With runners on first and second, or the bases loaded, AND with less than two outs, if the batter hits a fly ball that can be caught by an infielder with ordinary effort, the batter is out. If it were not for that rule, wily infielders could try for an easy double play by letting the ball drop untouched to the ground, then throwing for a force out at third base, with the relay catching another runner before he reaches his base.

Knowing the rule isn't enough. Umpires must follow proper mechanics when making the call. In fact, this is one of the few instances where some of the field mechanics are incorporated into the actual rules language.

When the ball has reached its highest point, the umpire says "Infield Fly, the batter is out."

The umpire should not rush to judgment. On windy days, a ball that starts out as an infield fly might end up deep in the outfield.

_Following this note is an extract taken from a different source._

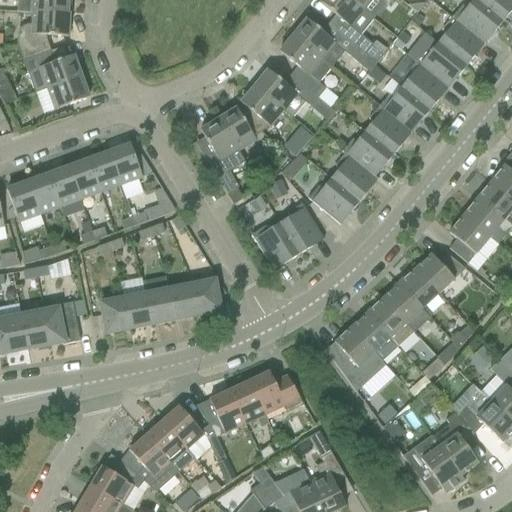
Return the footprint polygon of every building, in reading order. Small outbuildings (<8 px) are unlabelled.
[(70,0),(31,0),(31,1),(17,0),(16,0),(16,14),(30,14),(30,13),(68,16),(68,14),(66,14),(67,7),(69,7),(70,0)] [(373,21),(361,12),(347,0),(322,0),(319,4),(335,17),(328,25),(364,55),(375,64),(381,57),(370,47),(371,46),(360,36),(373,21)] [(347,0),(361,12),(371,0),(378,0),(383,3),(387,6),(391,0),(347,0)] [(483,46),(502,24),(472,0),(465,10),(461,7),(451,19),(483,46)] [(511,0),(472,0),(502,24),(511,10),(511,0)] [(67,38),(68,16),(30,13),(30,15),(32,15),(31,26),(26,26),(18,31),(17,47),(22,63),(50,53),(46,41),(46,37),(67,38)] [(465,68),(483,46),(451,19),(441,32),(444,35),(436,44),(465,68)] [(364,55),(328,25),(321,34),(305,21),(292,37),(330,68),(342,53),(356,64),(364,55)] [(330,68),(292,37),(278,53),(297,68),(290,77),(317,100),(325,90),(317,84),(330,68)] [(447,90),(465,68),(436,44),(428,54),(424,51),(414,64),(447,90)] [(54,64),(50,53),(22,63),(34,93),(46,88),(47,90),(80,78),(73,57),(54,64)] [(400,72),(392,82),(400,89),(428,113),(439,100),(447,90),(414,64),(405,75),(400,72)] [(317,100),(290,77),(283,85),(266,72),(253,88),(282,112),(282,111),(291,119),(303,104),(310,109),(317,100)] [(88,99),(80,78),(47,90),(54,111),(88,99)] [(5,82),(0,84),(0,94),(9,90),(5,82)] [(267,127),(269,128),(282,112),(253,88),(240,104),(241,106),(236,111),(247,128),(257,118),(267,127)] [(410,135),(428,113),(400,89),(391,99),(388,96),(378,108),(410,135)] [(392,157),(410,135),(378,108),(367,121),(371,124),(363,133),(392,157)] [(247,128),(236,111),(235,110),(217,121),(237,153),(255,142),(254,140),(267,127),(257,118),(247,128)] [(8,130),(2,118),(0,119),(0,132),(0,133),(8,130)] [(206,142),(196,148),(216,180),(226,173),(243,163),(237,153),(217,121),(199,132),(206,142)] [(279,145),(294,157),(311,137),(296,124),(279,145)] [(374,179),(392,157),(363,133),(355,143),(351,140),(341,153),(376,182),(377,181),(374,179)] [(140,156),(134,159),(130,147),(109,154),(120,186),(126,200),(142,194),(136,180),(151,174),(140,156)] [(358,204),(376,182),(341,153),(343,155),(334,167),(337,170),(329,180),(358,204)] [(120,186),(109,154),(88,162),(100,193),(120,186)] [(100,193),(88,162),(68,169),(79,201),(100,193)] [(511,171),(511,173),(504,167),(489,184),(511,202),(511,171)] [(79,201),(68,169),(47,177),(59,208),(79,201)] [(59,208),(47,177),(27,184),(38,216),(59,208)] [(339,227),(358,204),(329,180),(321,190),(318,187),(307,200),(324,213),(339,227)] [(38,216),(27,184),(6,191),(17,223),(38,216)] [(511,202),(489,184),(476,201),(511,229),(511,227),(511,220),(507,216),(511,209),(511,202)] [(143,214),(131,218),(134,228),(166,216),(173,211),(160,190),(152,193),(157,207),(142,212),(143,214)] [(243,200),(236,190),(226,196),(233,207),(243,200)] [(511,229),(476,201),(462,217),(497,246),(511,229)] [(323,241),(312,224),(301,205),(287,214),(289,218),(278,225),(298,257),(323,241)] [(184,228),(178,217),(170,222),(177,233),(184,228)] [(456,241),(448,250),(466,265),(474,256),(484,264),(498,247),(497,246),(462,217),(448,234),(456,241)] [(134,228),(131,218),(119,222),(123,232),(134,228)] [(163,234),(161,227),(160,225),(149,230),(152,238),(163,234)] [(298,257),(278,225),(267,231),(265,227),(251,236),(273,272),(298,257)] [(102,228),(90,232),(94,242),(105,238),(102,228)] [(149,230),(137,234),(140,243),(152,238),(149,230)] [(94,242),(90,232),(79,237),(83,246),(94,242)] [(119,239),(108,244),(111,253),(123,248),(119,239)] [(62,244),(50,248),(53,258),(65,254),(62,244)] [(111,253),(108,244),(96,248),(99,257),(111,253)] [(53,258),(50,248),(38,252),(41,262),(53,258)] [(430,256),(414,271),(436,296),(464,271),(446,255),(437,263),(430,256)] [(45,267),(33,269),(35,279),(47,276),(45,267)] [(35,279),(33,269),(22,272),(24,281),(35,279)] [(436,296),(414,271),(398,285),(421,311),(427,305),(436,296)] [(219,312),(216,297),(213,282),(191,287),(197,316),(219,312)] [(398,285),(382,300),(405,325),(413,317),(421,326),(428,319),(421,311),(398,285)] [(197,316),(191,287),(168,291),(174,321),(197,316)] [(174,321),(168,291),(145,296),(151,326),(174,321)] [(151,326),(145,296),(122,300),(128,330),(151,326)] [(128,330),(122,300),(100,305),(106,335),(128,330)] [(412,334),(382,300),(366,315),(396,348),(412,334)] [(79,343),(75,323),(72,304),(54,307),(55,310),(47,312),(54,345),(61,343),(62,346),(79,343)] [(54,345),(47,312),(22,317),(29,350),(54,345)] [(396,348),(366,315),(350,329),(380,363),(396,348)] [(29,350),(22,317),(0,321),(0,336),(4,355),(29,350)] [(380,363),(350,329),(334,344),(340,352),(330,360),(355,394),(384,368),(380,363)] [(459,333),(449,342),(451,344),(457,351),(465,340),(459,333)] [(437,360),(436,360),(443,367),(448,362),(457,351),(451,344),(435,358),(437,360)] [(483,348),(470,359),(481,371),(494,359),(483,348)] [(511,354),(509,351),(499,361),(511,373),(511,354)] [(427,382),(443,367),(436,360),(420,374),(427,382)] [(511,373),(499,361),(489,371),(495,378),(479,394),(480,395),(490,403),(511,424),(511,373)] [(303,406),(286,377),(273,383),(268,373),(248,383),(264,417),(283,408),(286,414),(303,406)] [(264,417),(248,383),(228,392),(244,426),(255,421),(260,429),(267,425),(263,417),(264,417)] [(416,383),(407,392),(415,401),(424,392),(416,383)] [(244,426),(228,392),(208,401),(212,410),(201,416),(214,435),(216,439),(244,426)] [(501,444),(511,432),(511,424),(490,403),(480,395),(466,410),(465,409),(457,418),(464,425),(473,436),(482,426),(501,444)] [(178,408),(161,423),(186,451),(202,436),(206,440),(217,464),(225,460),(215,440),(216,439),(214,435),(201,416),(205,424),(196,428),(178,408)] [(462,444),(473,436),(464,425),(457,418),(454,415),(444,422),(447,427),(431,438),(430,437),(459,478),(460,477),(477,465),(462,444)] [(186,451),(161,423),(145,437),(177,473),(193,460),(185,451),(186,451)] [(336,511),(345,508),(332,481),(342,475),(330,454),(318,433),(308,439),(320,460),(320,459),(323,464),(315,467),(321,478),(309,483),(321,511),(336,511)] [(177,473),(145,437),(128,452),(142,468),(135,476),(143,483),(143,484),(155,493),(177,473)] [(459,478),(430,437),(402,458),(416,477),(426,470),(445,495),(463,482),(460,477),(459,478)] [(258,454),(262,461),(273,454),(268,447),(258,454)] [(133,488),(138,490),(143,484),(143,483),(135,476),(120,464),(111,474),(101,468),(89,487),(122,506),(133,488)] [(274,484),(262,490),(273,504),(281,498),(288,506),(293,504),(297,511),(321,511),(309,483),(304,471),(274,484)] [(211,495),(207,488),(208,487),(202,478),(196,482),(195,482),(190,485),(201,502),(211,495)] [(262,490),(258,485),(248,492),(252,497),(263,511),(273,504),(262,490)] [(122,506),(89,487),(78,506),(89,511),(130,511),(122,506)] [(252,497),(238,511),(262,511),(263,511),(252,497)]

Or, a ball that seems headed for the outfield might end up being easily caught by an infielder.

Remember, the runners will be hanging around near the bases anyway. Since the purpose of the rule is not to give the defense a cheap out, and to prevent the offense from hitting into a cheap double play, wait until you're certain the ball can be caught with ordinary effort.

If the fly is coming down near the foul line, the umpires must say: "Infield Fly, the batter is out, if fair."

enerally speaking, any umpire can determine the status of any potential infield fly and his partner should echo the call and signal after his partner has made his judgment.